I should warn you now, if you have any small children in the room send them out now before you gaze upon the Thing in the basement of the Mall of America.
Because they might want one of their own.

Though it wasn't all adorable sea turtles, you can't tell me this Jellyfish exhibit isn't something out of any horror sci fi movie.

I took some video of our trip through the rather large basement aquarium that had probably the most sharks I've ever seen:

By the time we left the Mall it was 8 hours after we'd arrived and I'm pretty sure my legs were about to pick up a sign and go on strike.

So we headed back to our hotel for rest, recuperation and so I could share the picture with the rest of the internets.

Monday brought another awesome day making a trip to the Science Museum where my history nerdness went into hyper overload. We'd already planned to go to the Science museum way back in whenever this trip was planned.

When we got there we discovered the special exhibit wasn't some CSI experience or a traveling section of plasticized bodies. No, it was none other than sections of the Dead Sea Scrolls!

I'll give you a minute to let that sink in.

Go ahead and take your time, I know it's pretty damn monumental.

Okay so I'm probably the only one of the group that was freaking out. But I'm the kind of person that if I find any show about the scrolls or the gnostic bibles on the History channel I have to watch it. I knew so much about those things it's crazy.

We wound up spending 2 hours in the no pictures allowed scroll section viewing various pots the scrolls were found in, hearing theories from scholars about who wrote the scrolls and why they were placed in the caves and finally seeing pieces of them with our own two eyes.

It's one of those things that if you come in and just look at you wouldn't think much of.

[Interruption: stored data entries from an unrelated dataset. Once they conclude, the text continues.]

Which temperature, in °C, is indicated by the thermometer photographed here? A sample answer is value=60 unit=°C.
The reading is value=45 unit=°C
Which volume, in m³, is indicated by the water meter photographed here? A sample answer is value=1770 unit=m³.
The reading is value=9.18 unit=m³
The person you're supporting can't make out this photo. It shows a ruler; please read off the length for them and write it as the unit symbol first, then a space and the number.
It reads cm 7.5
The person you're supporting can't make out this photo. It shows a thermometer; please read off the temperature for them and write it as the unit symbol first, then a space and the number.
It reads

The pieces were no bigger than your hand, jagged and ripped. The writing was so small it gave your hand a cramp just thinking about it.

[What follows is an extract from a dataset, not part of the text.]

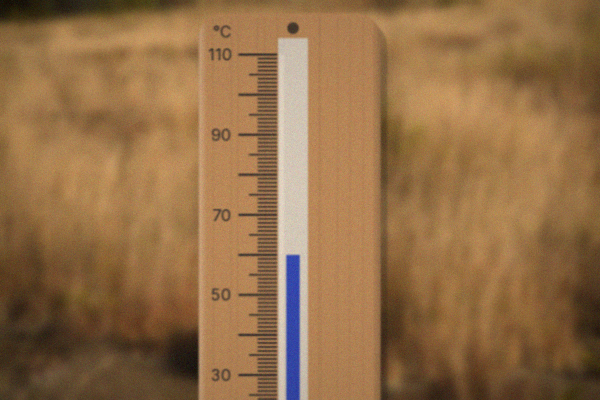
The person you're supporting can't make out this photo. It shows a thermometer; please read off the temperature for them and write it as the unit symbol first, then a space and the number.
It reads °C 60
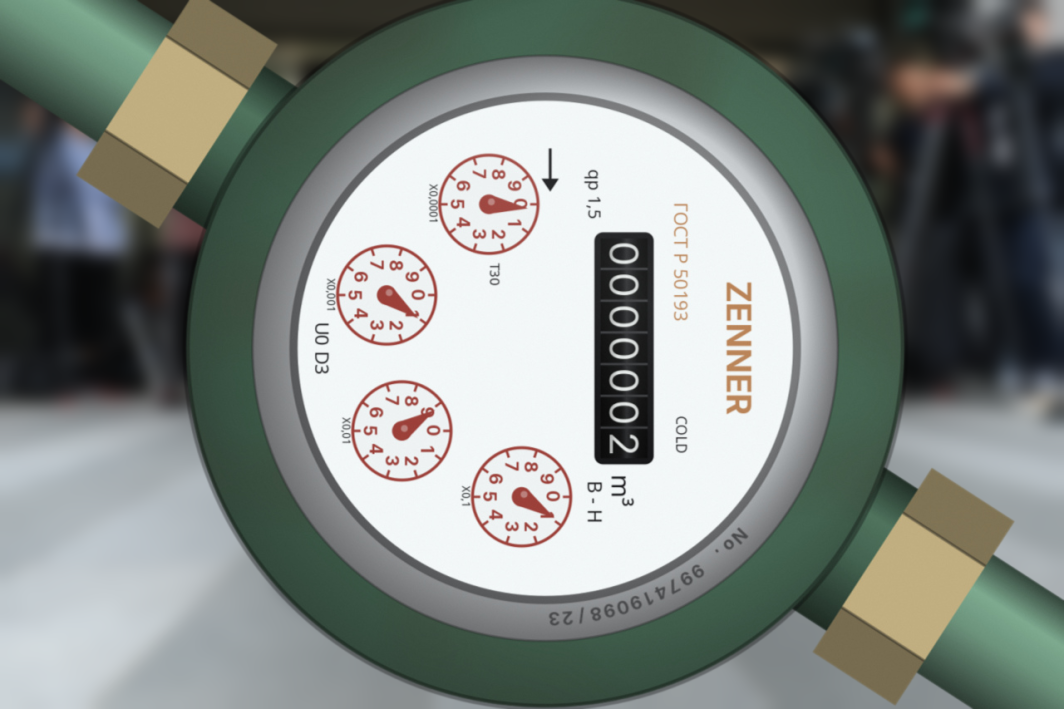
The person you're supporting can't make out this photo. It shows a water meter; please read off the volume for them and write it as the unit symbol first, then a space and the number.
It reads m³ 2.0910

But then you stop and realize these are over 2,000 years old. They were written when Rome controlled the world, when Europe was just a vast bastion of "barbarians." And they've survived for that long. What do we have now recording our history would survived 2,000 years of sitting in a cave sealed away inside clay pots?

Sorry forgive the geeking out there, I'm so bad I actually got a replica pot to keep on my mantle. I think I'll make my own scroll to keep inside it.

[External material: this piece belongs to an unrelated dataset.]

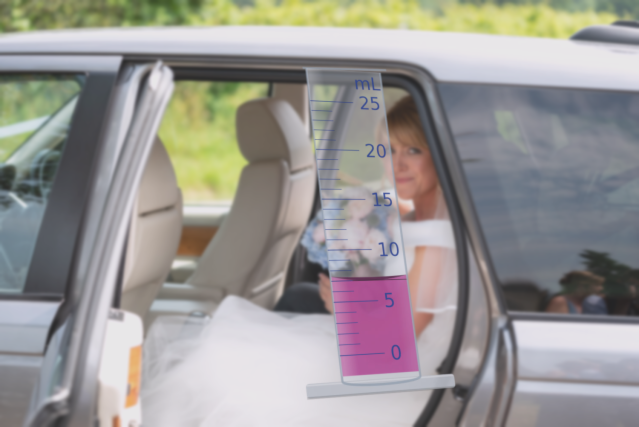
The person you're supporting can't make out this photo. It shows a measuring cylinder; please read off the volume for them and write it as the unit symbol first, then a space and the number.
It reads mL 7
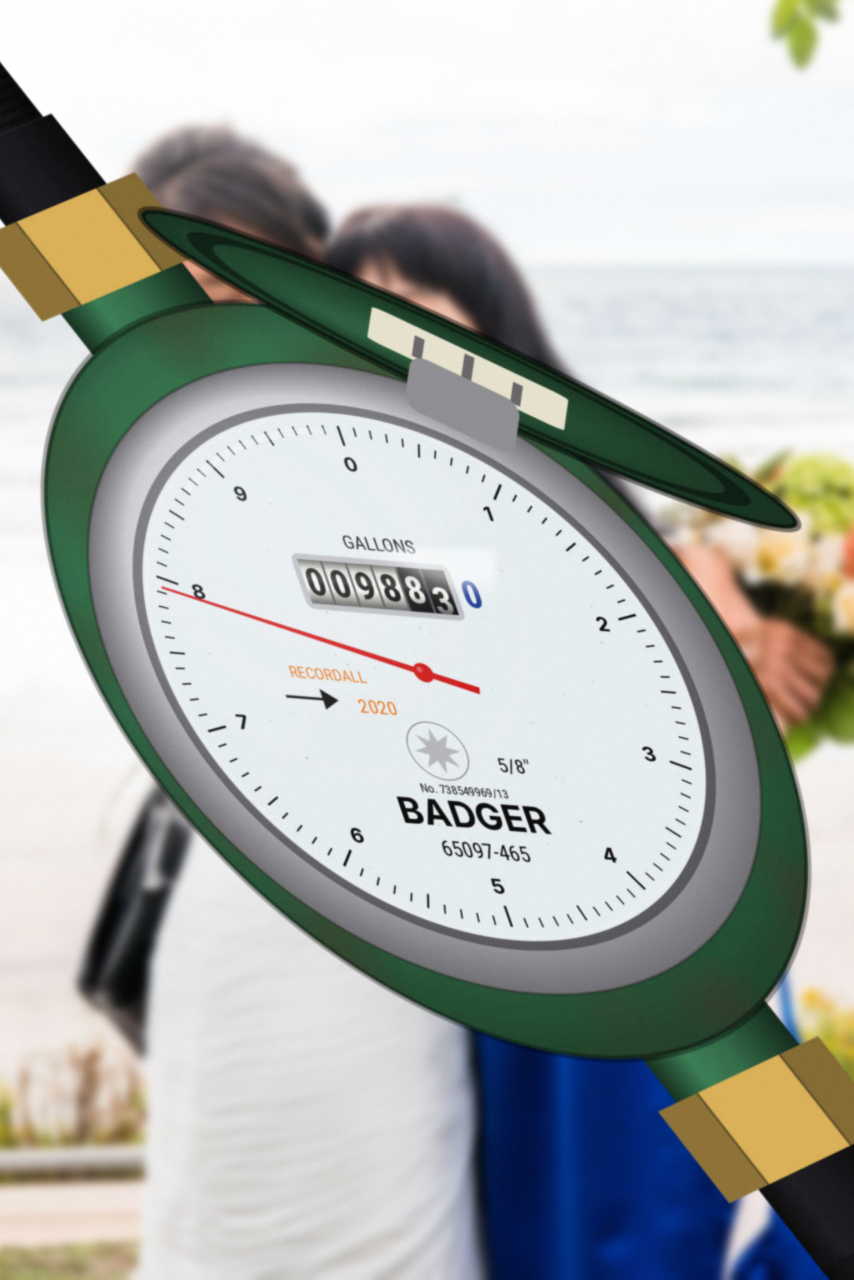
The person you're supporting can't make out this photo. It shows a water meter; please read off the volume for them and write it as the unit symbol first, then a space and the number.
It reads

There was lots to see at the science museum too, like a replica of the Mayan calendar that says we're all gonna die in 2012 (or not really, I bet they just ran out of stone and stopped carving):
And dinosaurs, lots and lots of fun dinosaurs!
And now we get to the real meat, the show, the entire reason we made that trek up north.

#w00tstock

It's just indescribable, the meeting of nerds of all types come together to revel and laugh at our shared journey on this big blue ball.

I don't know if I could put it all to words watching the likes of Wil Wheaton, Adam Savage, the MST3K guys - Bill, Kevin and Trace, as well as tons of other internet famous comedians share the stage for what in the end amounted to 5 straight hours of laughing so hard we couldn't talk the next day.

How about I just show you instead.

For any MSTies here's Trace Beaulieu performing his book of poems for belligerent children:




Here Bill Corbett & Kevin Murphy write and perform some silly songs for silly songing:




And now for you Mythbusters nuts here Adam Savage tells some great tales about Jamie and gives heartfelt geek memories as well as a kleenex douche and singing like gollum:






We didn't get to bed til 2 in the morning where we then got up at 9 the next day to travel 3 hours north to do really boring things I'm sure none of you need to know about.

It was awesome, fun, gut bustingly hilarious and wonderful to get to spend the time traveling around doing touristy things with fellow nerds. I hope I get the chance to meet other internet people I've met at least everyone I've made a soap or painting for that's gotten something a little extra for keeps.

So if we've ever interacted in anyway stay sharp, you never know when I could be lurking in the bushes waiting for the opportunity to attack!